Processing of EBNA1 and E1-ΔGA. In vitro degradation of EBNA1 (A) and E1-ΔGA (B). One representative experiment out of five. (C) Degradation of EBNA4, EBNA1, and E1-ΔGA as monitored by the release of TCA-soluble radioactivity. Results are the mean ± SE of 16 experiments.

Figure 3

Schematic outline of the EBNA4 chimeras. Chimeric EBNA4 proteins were generated by in-frame insertion of sequences coding for the 239-amino acid-long Gly-Ala repeat of EBNA1 (flGA) or a 39-amino acid-long polypeptide containing a Gly-Ala 17 mer flanked by unique EBNA1 residues (GA39) in the MscI site [E4-flGA, E4-GA39(M)] or SspI site [E4-GA39(S)] of EBNA4. Insertion of the flGA cassette in the opposite orientation relative to the EBNA4 sequence yielded the E4-PPA chimera that contains a 238-amino acid-long Pro-Ala repeat.

Figure 4

Sensitivity of the EBNA4 chimeras to ubiquitin/proteasome dependent degradation. The degradation of EBNA4 was inhibited by insertion of Gly-Ala repeats of different length (A) and in different positions (B). A weaker inhibition was achieved by insertion of a Pro-Ala repeat (C).

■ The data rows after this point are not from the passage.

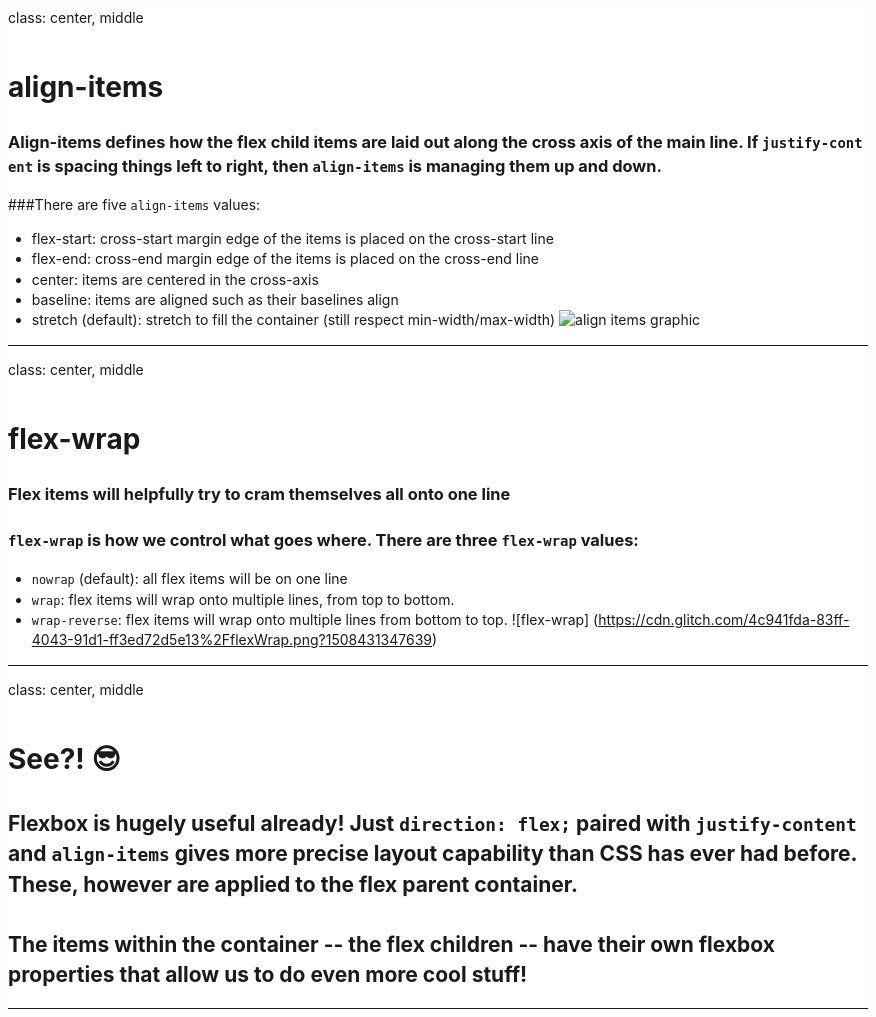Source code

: class: center, middle

# align-items 
### Align-items defines how the flex child items are laid out along the cross axis of the main line. If `justify-content` is spacing things left to right, then `align-items` is managing them up and down.
###There are five `align-items` values:
- flex-start: cross-start margin edge of the items is placed on the cross-start line
- flex-end: cross-end margin edge of the items is placed on the cross-end line
- center: items are centered in the cross-axis
- baseline: items are aligned such as their baselines align
- stretch (default): stretch to fill the container (still respect min-width/max-width)
![align items graphic](https://cdn.glitch.com/4c941fda-83ff-4043-91d1-ff3ed72d5e13%2FalignItems.png?1508431252865)


---

class: center, middle

# flex-wrap
### Flex items will helpfully try to cram themselves all onto one line
### **`flex-wrap`** is how we control what goes where. There are three `flex-wrap` values:
- `nowrap` (default): all flex items will be on one line
- `wrap`: flex items will wrap onto multiple lines, from top to bottom.
- `wrap-reverse`: flex items will wrap onto multiple lines from bottom to top.
![flex-wrap] (https://cdn.glitch.com/4c941fda-83ff-4043-91d1-ff3ed72d5e13%2FflexWrap.png?1508431347639)


---

class: center, middle

# See?! :sunglasses:
## Flexbox is hugely useful already! Just `direction: flex;` paired with `justify-content` and `align-items` gives more precise layout capability than CSS has ever had before. These, however are applied to the flex parent container.

## The items within the container -- the flex children -- have their own flexbox properties that allow us to do even more cool stuff! 

---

Specific degradation was calculated from the release of TCA-soluble radioactivity as described in the legend to Fig. 1. Results are the mean ± SD of four experiments. The inhibitory effect of the repeat was calculated relative to the specific degradation of EBNA4.

Figure 5

Ubiquitination of the Gly-Ala containing EBNA4 chimeras. In vitro-translated EBNA4, E4-flGA, and E4-GA39(M) were incubated for 2 hr at 37°C in crude rabbit reticulocyte lysate containing ATP-γS and ubiquitin aldehyde. Control samples were kept on ice or at 37°C under ATP-depleting conditions. One representative experiment out of three is shown in the figure.

Figure 6

Influence of Gly-Ala repeat on the in vivo turnover of EBNA1. The in vivo turnover of EBNA1 and E1-ΔGA was monitored in pulse–chase experiments using CV1 cells infected with the corresponding recombinant vaccinia viruses. One representative experiment out of three. (A and B) In vivo-labeled polypeptides were immunoprecipitated using the OT1x mAb and resolved by SDS/PAGE. (C) The percent degradation was calculated from densitometry scans as follows: 1, intensity of the specific band at the indicated time/intensity of the specific band at time 0 × 100. ○, EBNA1; ⧫, E1-ΔGA.